Imagine splurging on dinner at a legendary restaurant that always books out three months in advance. You know, the one Frasier would go to: plush red booths, starched white tablecloths, a jazz band tucked in the corner. The maitred whisks you to your candlelit table, where a waiter hands you a leatherbound wine menu thick enough to be mistaken for a Bible. Whats goes well with the filet mignon? you ask as your waiter produces a glowing iPad, keys in your question, and clumsily reads back its suggestions: Pinot Noirs bright acidity and red fruit complement the meats delicate texture.

That might be good advice. But Frasier would not be impressed.

While knowledge is part of what a sommelier brings to the (literal) table, service is the other, arguably more important half: A broad smile, witty banter, an anecdote about the time they got lost in the back roads of Burgundy on the way to sample the wine youre about to taste, at the vineyard where it was grown.
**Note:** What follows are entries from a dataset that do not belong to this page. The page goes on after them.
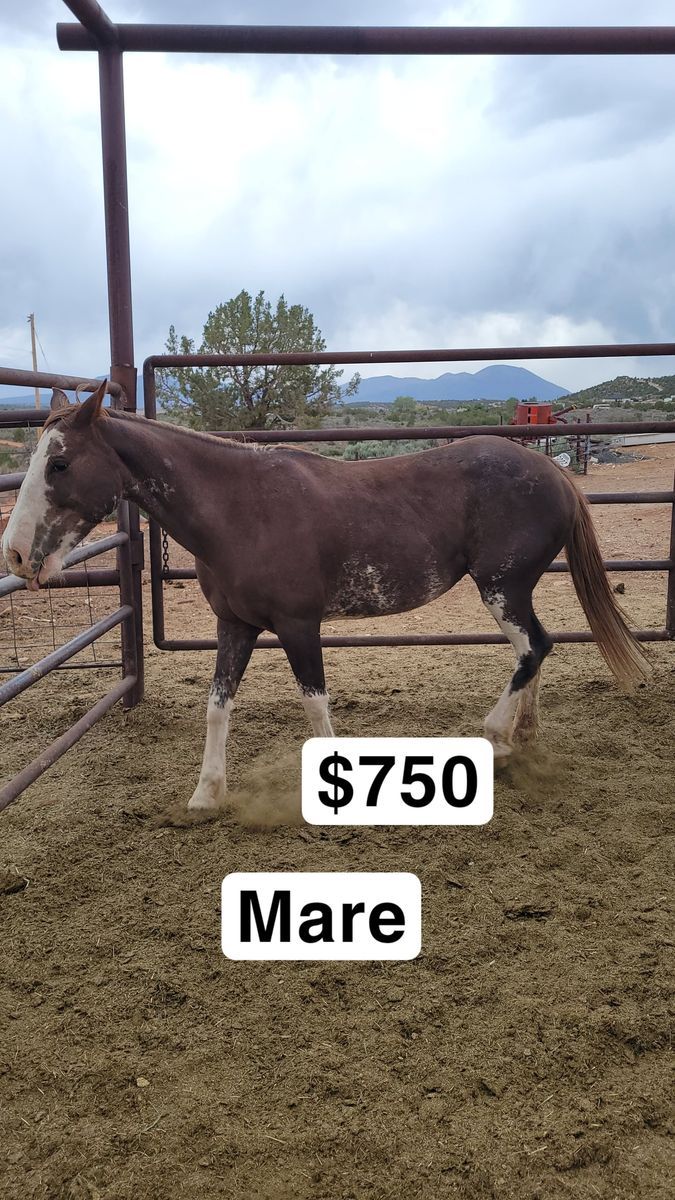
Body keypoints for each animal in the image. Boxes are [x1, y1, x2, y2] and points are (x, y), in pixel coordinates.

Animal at [2, 380, 648, 810]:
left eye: (60, 464)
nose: (15, 555)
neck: (241, 510)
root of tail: (554, 471)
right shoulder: (235, 626)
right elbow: (217, 707)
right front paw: (207, 795)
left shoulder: (297, 625)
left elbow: (315, 705)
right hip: (514, 589)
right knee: (537, 647)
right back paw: (522, 738)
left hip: (501, 587)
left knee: (533, 647)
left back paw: (496, 739)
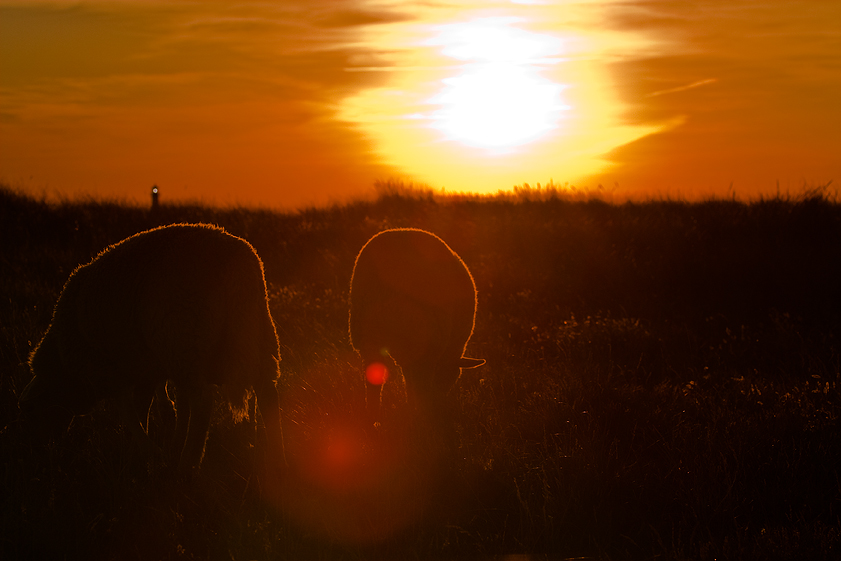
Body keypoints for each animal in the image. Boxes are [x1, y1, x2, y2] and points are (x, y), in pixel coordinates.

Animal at [348, 228, 482, 424]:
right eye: (451, 378)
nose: (441, 404)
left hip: (369, 335)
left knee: (374, 380)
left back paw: (373, 418)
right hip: (424, 338)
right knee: (420, 383)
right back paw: (420, 417)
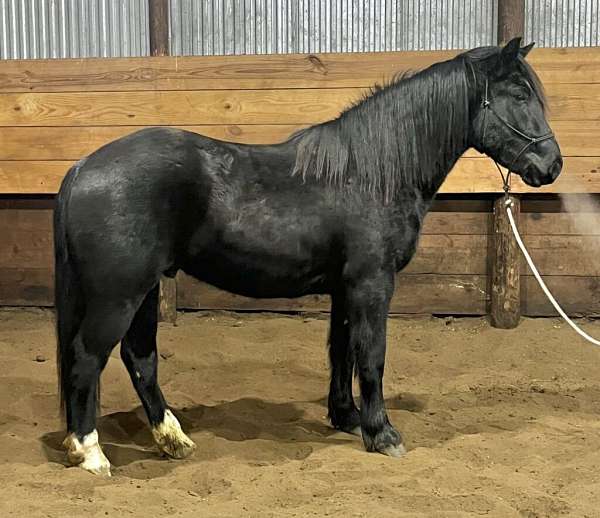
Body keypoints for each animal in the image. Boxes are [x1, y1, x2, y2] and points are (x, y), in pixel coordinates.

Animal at [54, 38, 560, 478]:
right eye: (519, 94)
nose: (552, 165)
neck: (372, 174)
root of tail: (83, 167)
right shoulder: (372, 283)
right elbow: (371, 355)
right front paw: (382, 433)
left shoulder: (344, 288)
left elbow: (342, 351)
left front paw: (347, 416)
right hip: (120, 295)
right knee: (88, 356)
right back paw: (91, 452)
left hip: (144, 290)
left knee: (140, 357)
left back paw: (172, 439)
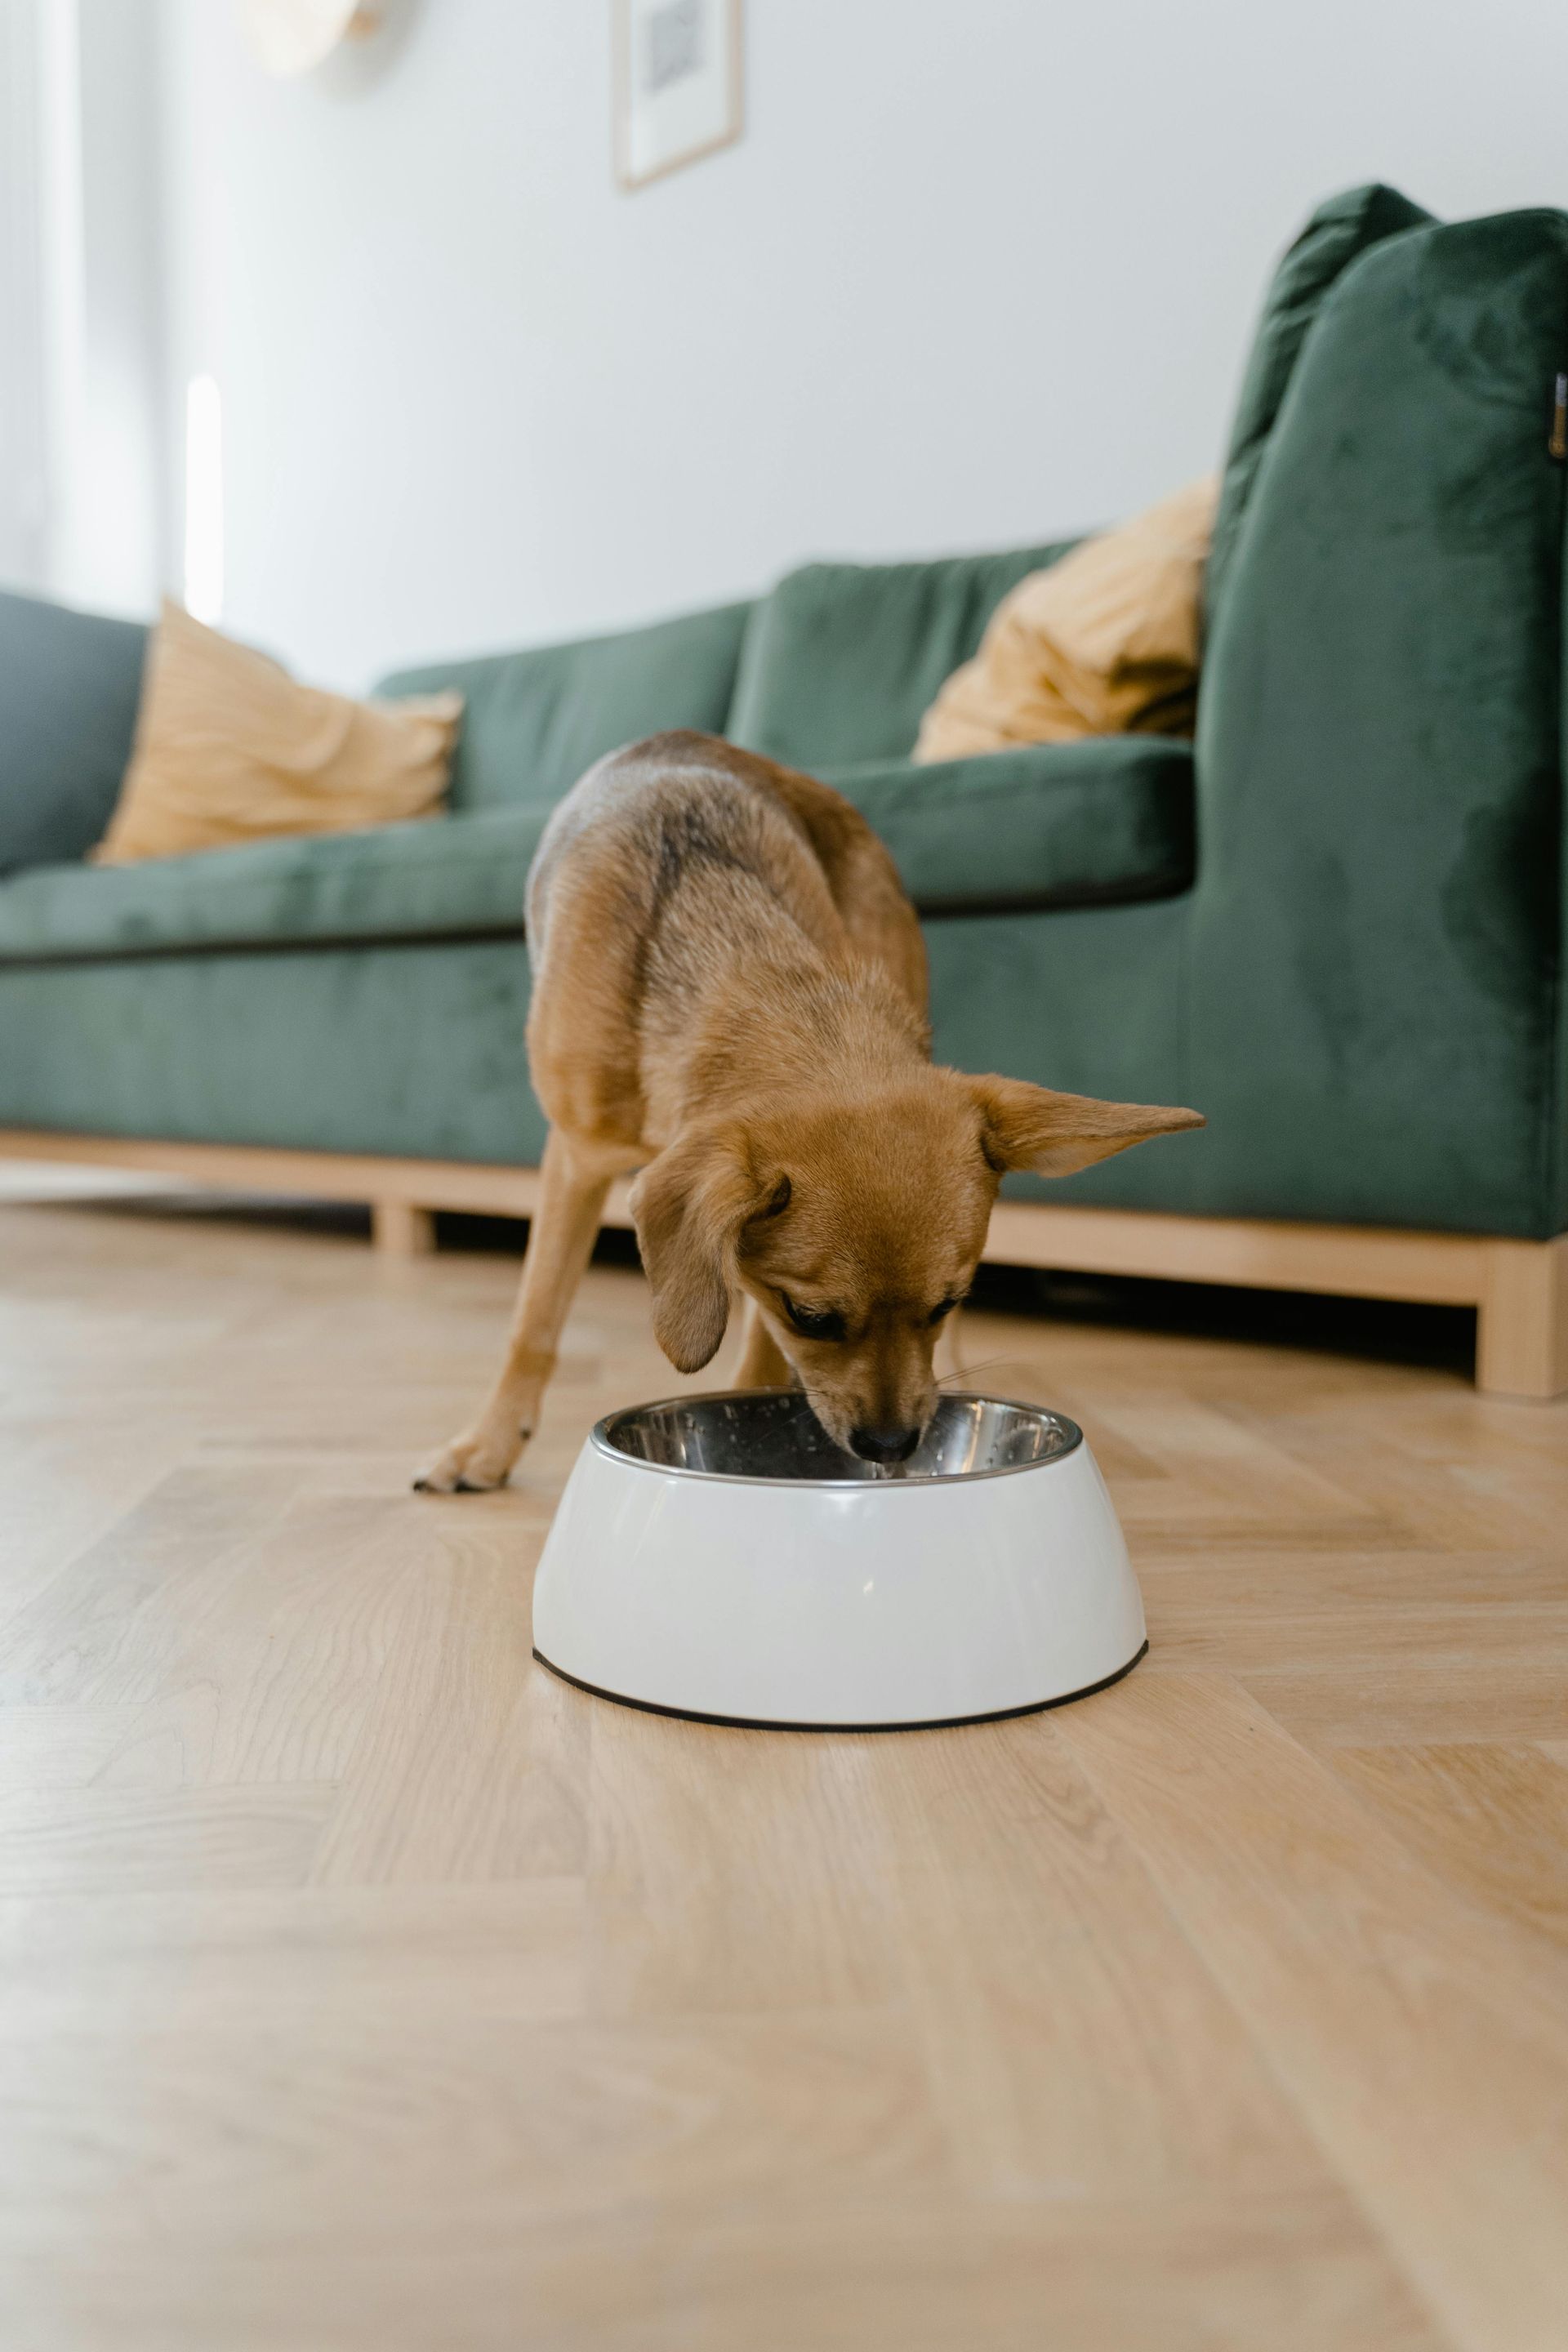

Why, after all, do we pay $100 for a bottle of wine we could buy for $30? Were not getting ripped off, were paying for the experience, which is much more than the food on our plates or the fermented grapes in a glass.

Thats not to even mention the other factors that a human sommelier can supplement generic advice with. Your sommelier knows the way your filet mignon is seasoned, because shes tried it herself; she knows the wine is stored at the correct temperature because she stocked the cellar; she intuits from the mustard stain on your suit jacket that shed be better off suggesting a $70 bottle than a $700 bottle.

So yes, AI can replace a sommelier in the same way that big-screen TVs can replace theaters. In a technical sense, they do the same thing. But your TV, however many pixels it packs, doesnt replicate the experience of seeing Mad Max with a couple hundred other people any more than an AI-generated wine suggestion can replicate a night at La Tour d'Argent.

The most damning argument against AI replacing sommeliers may be this, though: Somebody needs to actually taste the wine. After all, the knowledge AI is trained on ultimately comes from human experience. Generations of winemakers and wine appreciators have spent literally hundreds of years tasting, documenting, and sharing their experiences in a way that AI can index. If that ended tomorrow, so would AIs knowledge of current wines.

So sommeliers, have a glass and relax. AI may come for your brain, but your tongue is safe for now.